Venezia, la grandezza ritrovata nella tragedia

I funerali di Valeria Solesin sono diventati un incontro di civiltà e di culture che insieme hanno lanciato un messaggio di pace fortissimo
24/11/2015 Venezia, Funerali di Stato in Piazza San Marco di Valeria Solesin, la giovane uccisa nell'attentato al teatro Bataclan di Parigi - Imam di Venezia Hamad Al Mohamad
24/11/2015 Venezia, Funerali di Stato in Piazza San Marco di Valeria Solesin, la giovane uccisa nell'attentato al teatro Bataclan di Parigi - Imam di Venezia Hamad Al Mohamad

È il suo destino. Anche questa volta, anche dalla terribile tragedia di Valeria Solesin, anche dall’orrore del 13 novembre a Parigi con il suo carico di vite spezzate e di ombre drammatiche sul futuro, Venezia ricava energia per alzarsi in volo e staccarsi da tutto il resto. Come una fenice, non a caso uno dei suoi simboli, si scrolla di dosso le ceneri della follia umana e trasforma il commosso saluto alla sua figlia uccisa nelle stragi di Parigi in una straordinaria riscossa morale e civile, in una lezione multipla - l’hanno data i genitori, gli amici, i rappresentanti delle tre religioni e lo stesso sindaco Brugnaro - da consegnare alla Storia. Perchè ieri a Venezia, insieme allo strazio e alla tristezza per i morti del 13 novembre, non c’è stato solo un funerale di Stato, peraltro assai diverso dalle commemorazioni di rito cui il Paese si è abituato nel tempo.
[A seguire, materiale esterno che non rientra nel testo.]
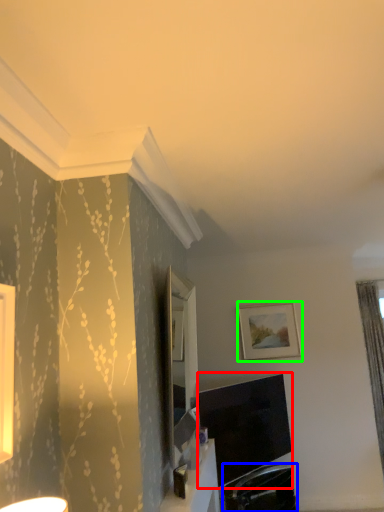
Question: Which object is the farthest from television (highlighted by a red box)? Choose among these: swivel chair (highlighted by a blue box) or picture frame (highlighted by a green box).

Choices:
 (A) swivel chair
 (B) picture frame

Answer: (B)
C’è stato anche, e soprattutto, un incontro di civiltà e di culture che insieme hanno lanciato un messaggio di pace fortissimo, come soltanto in una città della grandezza di Venezia poteva accadere. Soltanto qui, terra di ponti e di incontri, poteva avvenire il miracolo dell’unità religiosa. Come in una specie di Onu delle fedi, ieri a Venezia cattolici, musulmani ed ebrei hanno parlato una sola stessa lingua per ripudiare il terrorismo e invocare la pace e la concordia tra i popoli. Certo, ciò è avvenuto sotto la spinta della potenza morale della famiglia Solesin, autentico monumento alla ragione per tutta Italia e per quanti usano unicamente l’inutile, per quanto sanguinario, linguaggio della violenza. Quando Alberto Solesin, padre della ricercatrice assassinata al Bataclan insieme a decine di altri ragazzi, incita i giovani a non arrendersi e a continuare a guardare al futuro , parla di pace di certo ma nello stesso tempo disarma i terroristi.

È come se dicesse che quella degli assassini che hanno agito sotto le insegne del fanatismo religioso è una vittoria di Pirro, perchè destinata a d essere sconfitta dalle stesse vittime che ha mietuto. Lo dimostra il tributo a Valeria, lo dimostrano gli impegni presi dagli amici e dalla politica che continueranno a farla vivere nei ricordi, ma anche nella voglia di pace e di vita espressa ieri e in tutti questi giorni. Il Patriarca, Francesco Moraglia con il suo anatema verso i terroristi («La vostra cultura ci fa inorridire, ma non non ci intimorisce»); i rappresentanti delle comunità islamiche e il rabbino di Venezia, in questo contesto reso facile dalla grande dignità dei Solesin, hanno perciò trovato la forza per dichiarare il fallimento dei criminali responsabili dei massacri di Parigi e di tutte le altre violenze nei cinque continenti. Lo hanno fatto a San Marco, nella piazza che si apre verso il mondo e che per questo da ieri è ancora più storica. Parigi e la Francia hanno sulle spalle il maggior peso dei morti per mano dell’odio, ma il destino ha affidato all’universalità di Venezia il compito di dare agli strateghi del terrore la migliore risposta possibile, senza armi e cinture esplosive, senza altri lutti e altre tragedie. Se questo messaggio lanciato ieri a Venezia resterà vivo nel tempo, la città e tutto il mondo civile riusciranno a rendere immortali Valeria e tutte le altre 129 vittime del 13 novembre a Parigi. Abituata al dialogo e all’accoglienza, come ha ricordato il sindaco Brugnaro, Venezia diventa un avamposto contro ogni intolleranza e contro ogni fanatismo. Come accade da sempre, come è accaduto nei secoli che l’hanno resa magnifica e potente.
Oggi è ancora triste, schiacciata dal dolore per la morte assurda e atroce di Valeria, ma sotto le cupole di San Marco ieri abbiamo visto nascere una sfida globale: quella dell’intelligenza contro la follia. E anche in questo caso, che ciò sia accaduto a Venezia non è affatto casuale. Perchè la città deve continuare a essere il “ponte del mondo”, oggi come non mai a rischio di autoannientamento.